Волк очень по-человечески хмыкнул, но не заткнулся.
(*) Песня Александра Розенбаума, не полностью
* * *
Глава 33
С утра я проснулся оттого, что мокрый нос ткнулся мне в шею, и острые клыки нежно пожевали мое ухо. Нет, ну какая симпатяшка! Волков я ощущал в лесу поблизости — они сторожили. Матерый вожак лежал рядом, и умильно глядел на возню жеребенка. Попрыгав вокруг, мелкое очаровательное создание снова ткнулось в меня носом, и протелепатировало:
— Как меня зовут?
— А как звала тебя мама?...
— Мама сказала, имя мне даст позже. Когда?... Сейчас. Сейчас. Хочу сейчас!!!
Я встал, торжественно воздев руку, и произнес:
— Нарекаю тебя Агнаар!!!
Свеженареченный Агнаар подпрыгнул, и, оглашая окрестности воинственным ржанием, умчался куда-то в лес. Волк, глянув на меня, спросил:
— Это имя... оно что-то значит?
— На одном древнем языке, это значит Огненная Шерсть! — гордо ответил я.
— Как тонко! — восхитился волк.
— А то! — поддержал я.
Вслед за Агнааром тянулась прожженая просека, возмущенные вопли взлетающих стай птиц отмечали его движение. Мелкая бестия по широкому кругу возвращалась к нам. Волк, снова по-человечески вздохнув, спросил меня.
— А тебе не кажется, что мелкий подрос?
— Так и должно быть. Из песни слова не выкинешь...
Волк состроил просительные глазки, и глянул на меня снизу вверх:
— Друг Черного Вожака... а давай, я пойду с вами!
— У тебя ж стая?
Вожак грустно уткнулся носом в лапы.
— Я уже слишком стар, чтобы вести стаю. Там давно рвется в вожаки один из молодых, и скоро он станет сильней меня. Идти в лес умирать я еще не хочу. И вообще... одному скучно. А с тобой поговорить можно! Мало кто с нами, волками, говорить хочет...
Я понимающе покивал.
— Поговорить ты любишь, я заметил. Если бы у меня был мозг, от твоей вчерашней болтовни он бы прокис.

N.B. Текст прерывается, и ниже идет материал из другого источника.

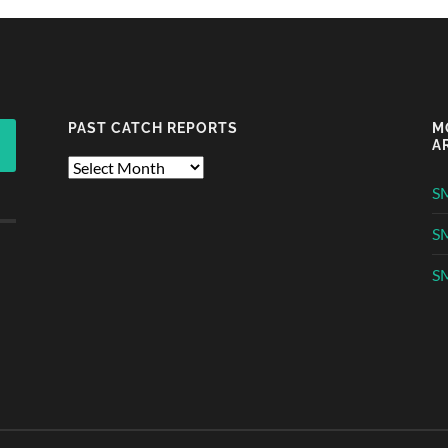
PAST CATCH REPORTS
M
A
Past
Catch
S
Reports
S
SM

— Ой, да попробуй сам вот так — один, да один! Волчки у меня совсем молоденькие, говорят простенько, только у них на уме — еда да щенки. А поговорить?...
— Ну, Серый, если пойдешь со мной — придется ведь меня слушаться. И не в шуточку, а по-настоящему.
Волчара серьезно кивнул.
— Согласен, Вожак. Место шутки в логове, у мяса; на охоте же будь собран и деловит, и не отвлекай Вожака твоего. И не издавай лишнего воя, дабы не спугнуть добычу. А догнав, первым делом...

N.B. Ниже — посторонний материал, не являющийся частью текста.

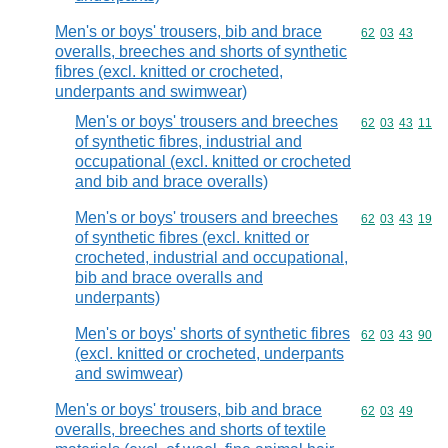
Men's or boys' trousers, bib and brace
Commodity code
62
03
43
overalls, breeches and shorts of synthetic
fibres (excl. knitted or crocheted,
underpants and swimwear)
Men's or boys' trousers and breeches
Commodity code
62
03
43
11
of synthetic fibres, industrial and
occupational (excl. knitted or crocheted
and bib and brace overalls)
Men's or boys' trousers and breeches
Commodity code
62
03
43
19
of synthetic fibres (excl. knitted or
crocheted, industrial and occupational,
bib and brace overalls and
underpants)
Men's or boys' shorts of synthetic fibres
Commodity code
62
03
43
90
(excl. knitted or crocheted, underpants
and swimwear)
Men's or boys' trousers, bib and brace
Commodity code
62
03
49
overalls, breeches and shorts of textile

Я закрыл лицо руками, и попытался заткнуть уши.
Вернулся запыхавшийся Агнаар, я перетек в волчью форму, и мы побежали в направлении к Изенгарду — один матерый живой волк, один здоровенный волк с нечеткими очертаниями и огненной шкурой, и один.. гм... жеребенок. Я пытался заткнуть волчий фонтан красноречия, но бесполезно — даже увещевания, что ему молча будет легче бежать, не помогали. Истосковался по собеседникам, бедный... Я частично транслировал жеребенку волчий поток сознания по нашей мысленной связи. От этого бесконечного трепа даже Агнаар вскоре начал разбирать хриплое волчье тявкание. Серому, болтая, бежать было тяжелее всех, но мы с жеребенком не гнали — куда спешить? все равно к вечеру выйдем на берег Изена, придется думать, как переправиться. Выручил нас волченька — он знал тропинки в Мглистых горах в обход истоков Изена — ему неоднократно приходилось там бывать.
— А бараны там какие бегают — мммм! только догонишь ли их?

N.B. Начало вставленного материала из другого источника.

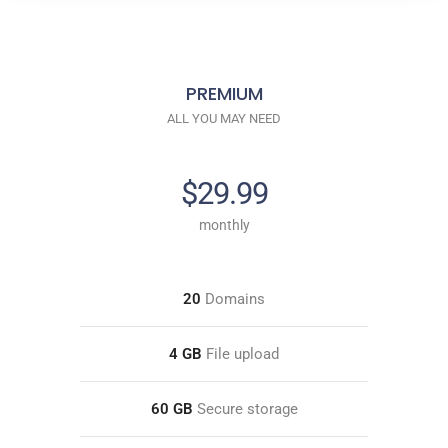
PREMIUM
ALL YOU MAY NEED
$29.99
monthly
20
Domains
4 GB
File upload
60 GB
Secure storage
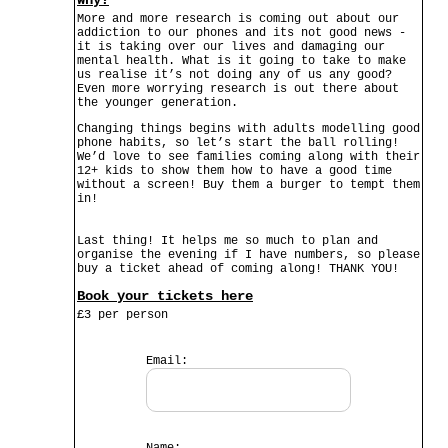
Why?
More and more research is coming out about our
addiction to our phones and its not good news -
it is taking over our lives and damaging our
mental health. What is it going to take to make
us realise it’s not doing any of us any good?
Even more worrying research is out there about
the younger generation.
Changing things begins with adults modelling good
phone habits, so let’s start the ball rolling!
We’d love to see families coming along with their
12+ kids to show them how to have a good time
without a screen! Buy them a burger to tempt them
in!
Last thing! It helps me so much to plan and
organise the evening if I have numbers, so please
buy a ticket ahead of coming along! THANK YOU!
Book your tickets here
£3 per person
Email:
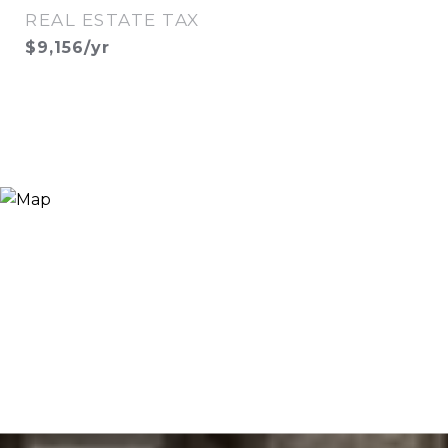
REAL ESTATE TAX
$9,156/yr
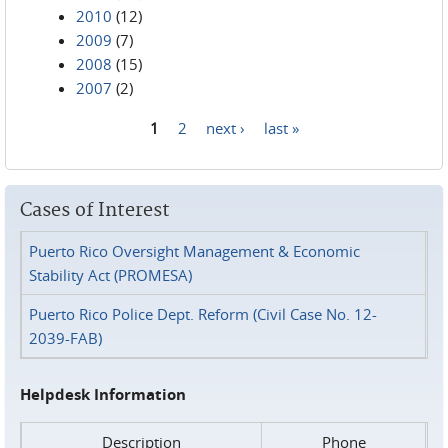
2010
(12)
2009
(7)
2008
(15)
2007
(2)
1
2
next ›
last »
Pages
Cases of Interest
Puerto Rico Oversight Management & Economic
Stability Act (PROMESA)
Puerto Rico Police Dept. Reform (Civil Case No. 12-
2039-FAB)
Helpdesk Information
Description
Phone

И мы, вместо того, чтобы спускаться в долину, мы полезли в горы, сквозь сырые тучи, под длинные волчьи рассказы об особенностях анатомии баранов и способах их разделки.
Бараньи тропы — это нечто. Бараны, завидев нас, взлетали на какие-то невозможные столбы, и стояли там, замерев неподвижными статуями. Серый лез по их тропам скребясь лапами и тихонько ругаясь сквозь стиснутые челюсти. Я, подумав, для баланса и страховки выпустил крылья, в дополнение к четырем цеплючим лапам. И только Агнаару было все нипочем — он прыгал вокруг нас лихими прыжками, его копыта выбивали искры и выбоины в монолитном камне, а грива и хвост помогали разворачиваться прямо в полете. Я за него волновался, и телепатировал "осторожней, кроха, не упади", на что он, хихикая, показывал мне с отвесной скалы раздвоенный язык. Вскоре пришлось сделать привал — Агнаар, проникнувшись байками Серого, схулиганил, и сбил нам одного из баранов с их неприступных бастионов. Баран, слегка опаленный ударом огненного хвоста, не пережил встречи с поверхностью, и мы решили не дать мясу пропасть. Серый вгрызся в тушу и наконец (будь благословенно баранье племя!) замолчал. Агнаар стоял рядом, сосредоточенно сплевывая и вытирая язык о скалы. Детская доверчивость вышла боком — баранье мясо пришлось коню-химере не по вкусу. Тут тучи разошлись, и внизу открылся великолепный вид на Изенгард...
* * *
Глава 34
Я сидел, и экспериментировал. Зрячего камня у меня с собой теперь нет, но зато забавное дело — в струях горячего воздуха изображение искажается, и иногда, временами — увеличивается. Интересно, можно ли подобрать такой способ прогрева воздуха, чтобы приблизить интересующие меня участки местности? Пока получалось не очень — ветер развеивал и уносил все мои температурные художества прочь. Вскоре Серый, сыто икнув, отвалился от туши, и подвел итог:
— Эхх, давно не жрал по-нормальному. Уфф, хороша.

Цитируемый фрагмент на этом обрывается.